- Material for this exercise -
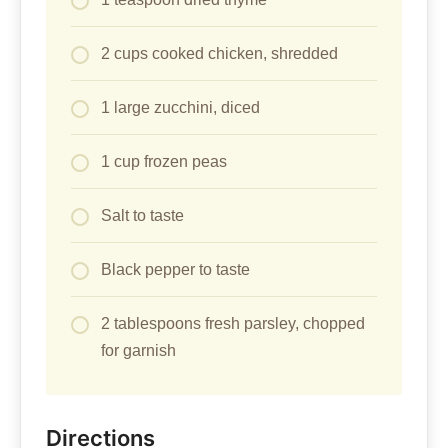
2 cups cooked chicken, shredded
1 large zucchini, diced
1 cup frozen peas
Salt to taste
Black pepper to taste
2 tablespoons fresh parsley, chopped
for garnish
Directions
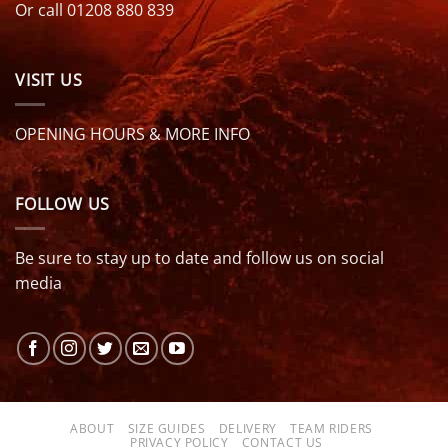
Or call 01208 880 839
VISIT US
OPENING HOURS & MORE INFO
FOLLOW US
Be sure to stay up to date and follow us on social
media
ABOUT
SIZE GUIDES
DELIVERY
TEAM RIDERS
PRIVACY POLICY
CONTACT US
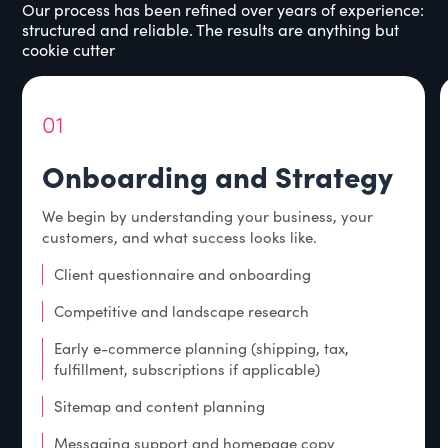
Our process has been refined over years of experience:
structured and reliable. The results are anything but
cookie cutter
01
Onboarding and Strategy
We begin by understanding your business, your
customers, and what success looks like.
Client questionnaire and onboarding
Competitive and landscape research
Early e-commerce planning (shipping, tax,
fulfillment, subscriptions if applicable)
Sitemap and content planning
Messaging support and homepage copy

==

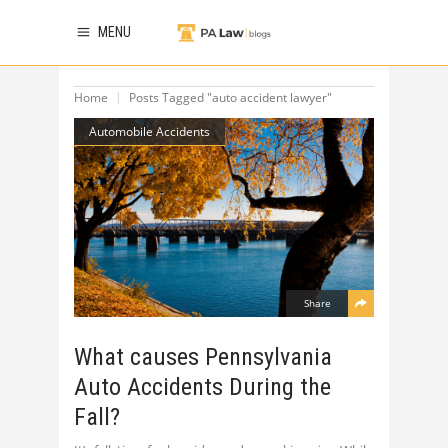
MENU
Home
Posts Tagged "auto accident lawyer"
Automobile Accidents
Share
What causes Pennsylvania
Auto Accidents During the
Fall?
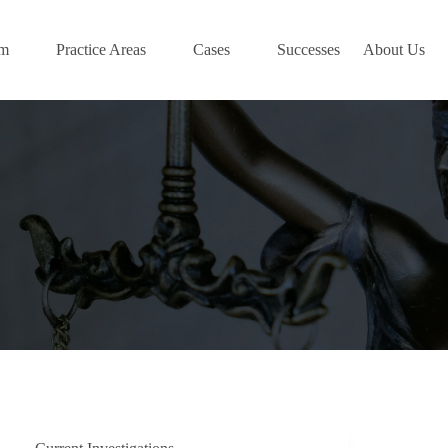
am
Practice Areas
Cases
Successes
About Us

...

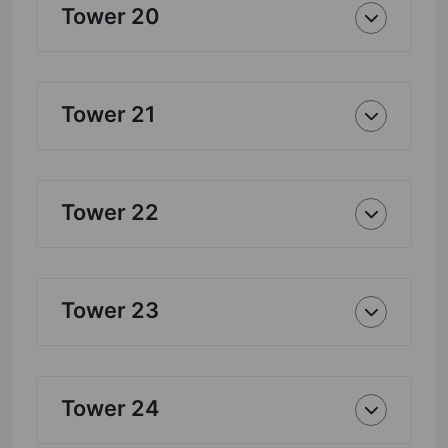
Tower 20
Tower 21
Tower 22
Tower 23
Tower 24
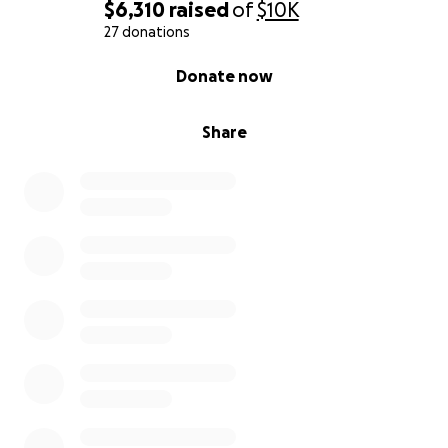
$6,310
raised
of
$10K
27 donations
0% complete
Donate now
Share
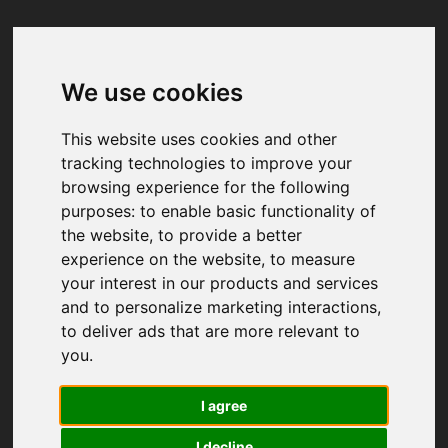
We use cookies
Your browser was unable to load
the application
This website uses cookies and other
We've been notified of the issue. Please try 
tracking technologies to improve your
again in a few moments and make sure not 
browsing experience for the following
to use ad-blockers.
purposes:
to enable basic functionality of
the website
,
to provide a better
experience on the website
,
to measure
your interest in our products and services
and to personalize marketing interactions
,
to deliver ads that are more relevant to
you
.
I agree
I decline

- Task -
Arrange the listing lines as a Markdown table with the columns "Row" and "Line," numbering each row and leaving out blank lines. Begin at the line that contains "Our process has" and stop after the line that contains "Messaging support and homepage copy".

- Your response -
| Row | Line |
|---|---|
| 1 | Our process has been refined over years of experience: |
| 2 | structured and reliable. The results are anything but |
| 3 | cookie cutter |
| 4 | 01 |
| 5 | Onboarding and Strategy |
| 6 | We begin by understanding your business, your |
| 7 | customers, and what success looks like. |
| 8 | Client questionnaire and onboarding |
| 9 | Competitive and landscape research |
| 10 | Early e-commerce planning (shipping, tax, |
| 11 | fulfillment, subscriptions if applicable) |
| 12 | Sitemap and content planning |
| 13 | Messaging support and homepage copy |